> **EXTRACTED ENTRIES**:
-- Opening Marker --

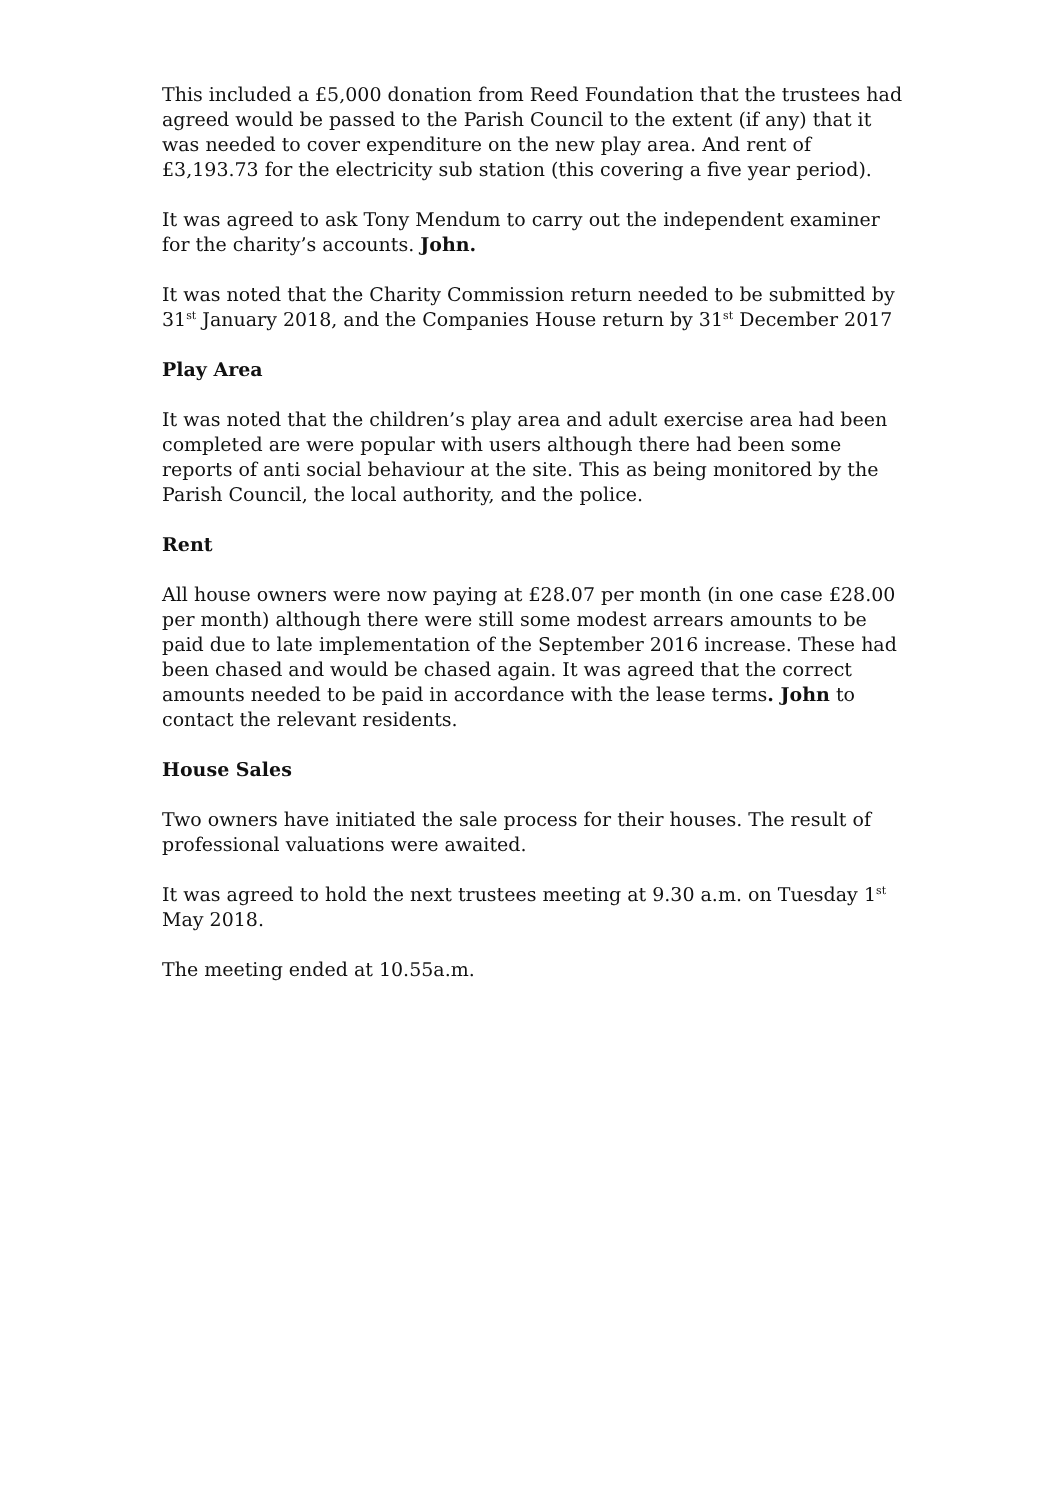This included a £5,000 donation from Reed Foundation that the trustees had agreed would be passed to the Parish Council to the extent (if any) that it was needed to cover expenditure on the new play area. And rent of £3,193.73 for the electricity sub station (this covering a five year period).
It was agreed to ask Tony Mendum to carry out the independent examiner for the charity’s accounts. John.
It was noted that the Charity Commission return needed to be submitted by 31<sup>st</sup> January 2018, and the Companies House return by 31<sup>st</sup> December 2017
Play Area
It was noted that the children’s play area and adult exercise area had been completed are were popular with users although there had been some reports of anti social behaviour at the site. This as being monitored by the Parish Council, the local authority, and the police.
Rent
All house owners were now paying at £28.07 per month (in one case £28.00 per month) although there were still some modest arrears amounts to be paid due to late implementation of the September 2016 increase. These had been chased and would be chased again. It was agreed that the correct amounts needed to be paid in accordance with the lease terms. John to contact the relevant residents.
House Sales
Two owners have initiated the sale process for their houses. The result of professional valuations were awaited.
It was agreed to hold the next trustees meeting at 9.30 a.m. on Tuesday 1<sup>st</sup> May 2018.
The meeting ended at 10.55a.m.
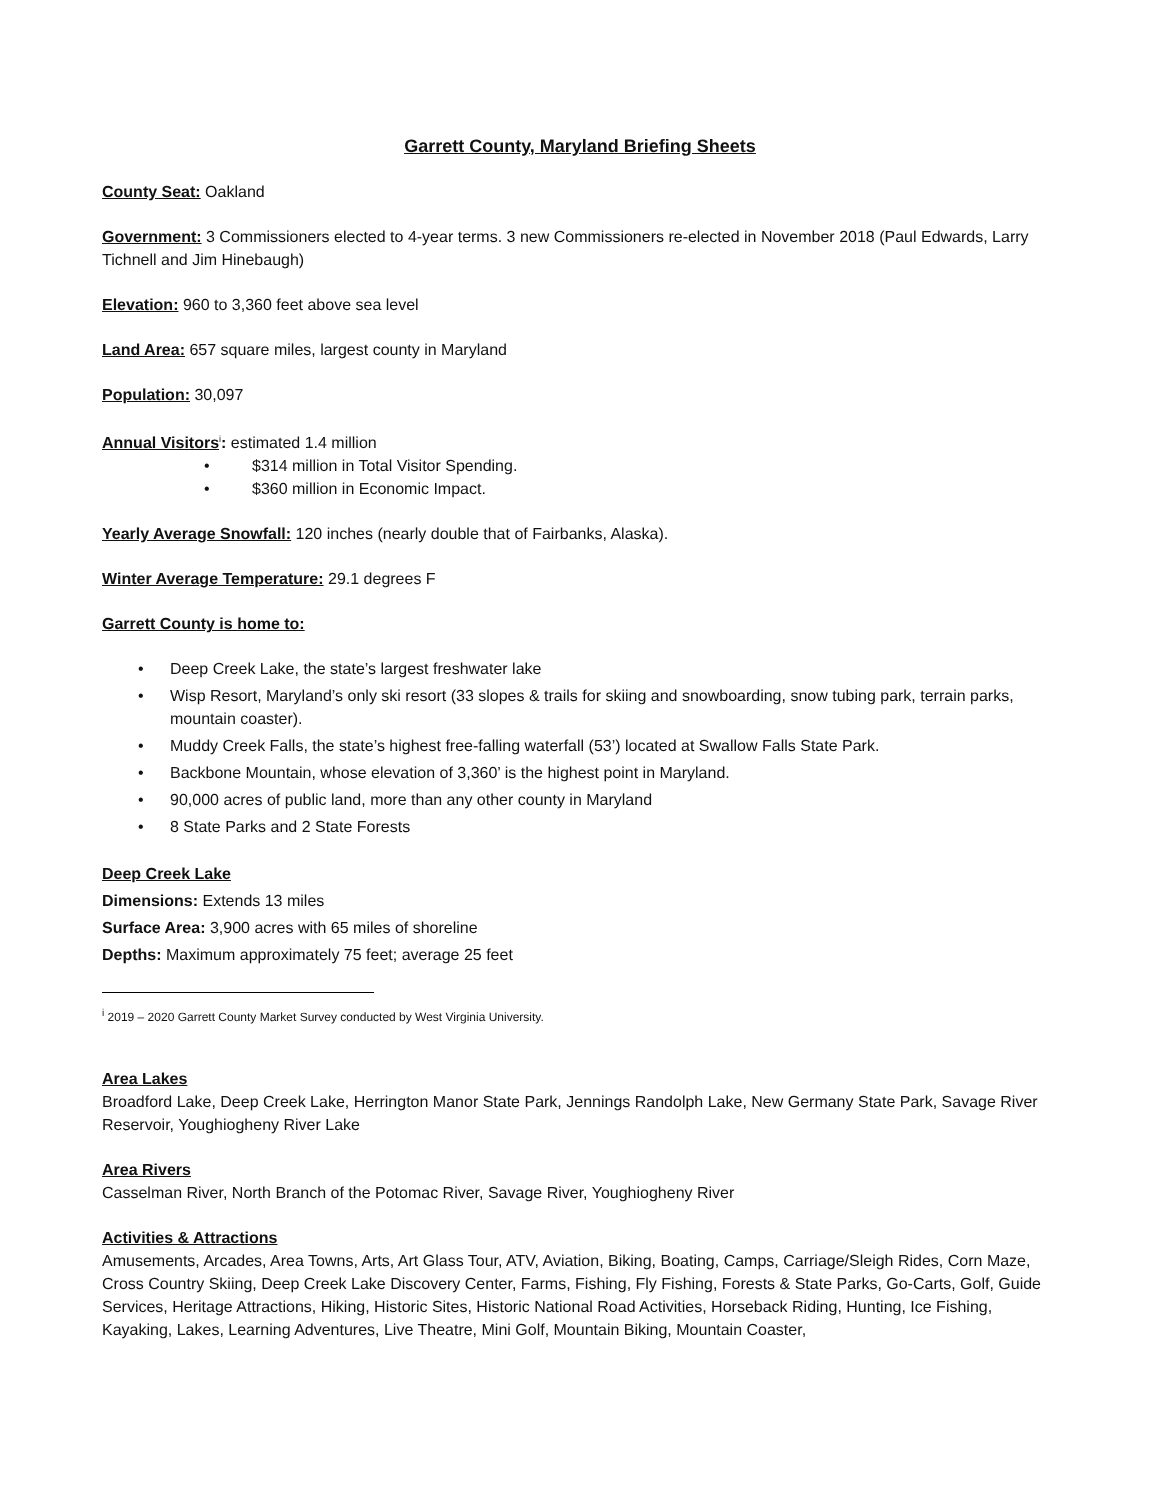Garrett County, Maryland Briefing Sheets
County Seat: Oakland
Government: 3 Commissioners elected to 4-year terms. 3 new Commissioners re-elected in November 2018 (Paul Edwards, Larry Tichnell and Jim Hinebaugh)
Elevation: 960 to 3,360 feet above sea level
Land Area: 657 square miles, largest county in Maryland
Population: 30,097
Annual Visitors<sup>i</sup>: estimated 1.4 million
• $314 million in Total Visitor Spending.
• $360 million in Economic Impact.
Yearly Average Snowfall: 120 inches (nearly double that of Fairbanks, Alaska).
Winter Average Temperature: 29.1 degrees F
Garrett County is home to:
• Deep Creek Lake, the state’s largest freshwater lake
• Wisp Resort, Maryland’s only ski resort (33 slopes & trails for skiing and snowboarding, snow tubing park, terrain parks, mountain coaster).
• Muddy Creek Falls, the state’s highest free-falling waterfall (53’) located at Swallow Falls State Park.
• Backbone Mountain, whose elevation of 3,360’ is the highest point in Maryland.
• 90,000 acres of public land, more than any other county in Maryland
• 8 State Parks and 2 State Forests
Deep Creek Lake
Dimensions: Extends 13 miles
Surface Area: 3,900 acres with 65 miles of shoreline
Depths: Maximum approximately 75 feet; average 25 feet
<sup>i</sup> 2019 – 2020 Garrett County Market Survey conducted by West Virginia University.
Area Lakes
Broadford Lake, Deep Creek Lake, Herrington Manor State Park, Jennings Randolph Lake, New Germany State Park, Savage River Reservoir, Youghiogheny River Lake
Area Rivers
Casselman River, North Branch of the Potomac River, Savage River, Youghiogheny River
Activities & Attractions
Amusements, Arcades, Area Towns, Arts, Art Glass Tour, ATV, Aviation, Biking, Boating, Camps, Carriage/Sleigh Rides, Corn Maze, Cross Country Skiing, Deep Creek Lake Discovery Center, Farms, Fishing, Fly Fishing, Forests & State Parks, Go-Carts, Golf, Guide Services, Heritage Attractions, Hiking, Historic Sites, Historic National Road Activities, Horseback Riding, Hunting, Ice Fishing, Kayaking, Lakes, Learning Adventures, Live Theatre, Mini Golf, Mountain Biking, Mountain Coaster,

-- Closing Marker --

> **WHAT YOU HAVE TO DO**:
Within the data above, how many lines contain "acres"? Respond with the tally alone.

> **SOLUTION TO THIS PROBLEM**:
2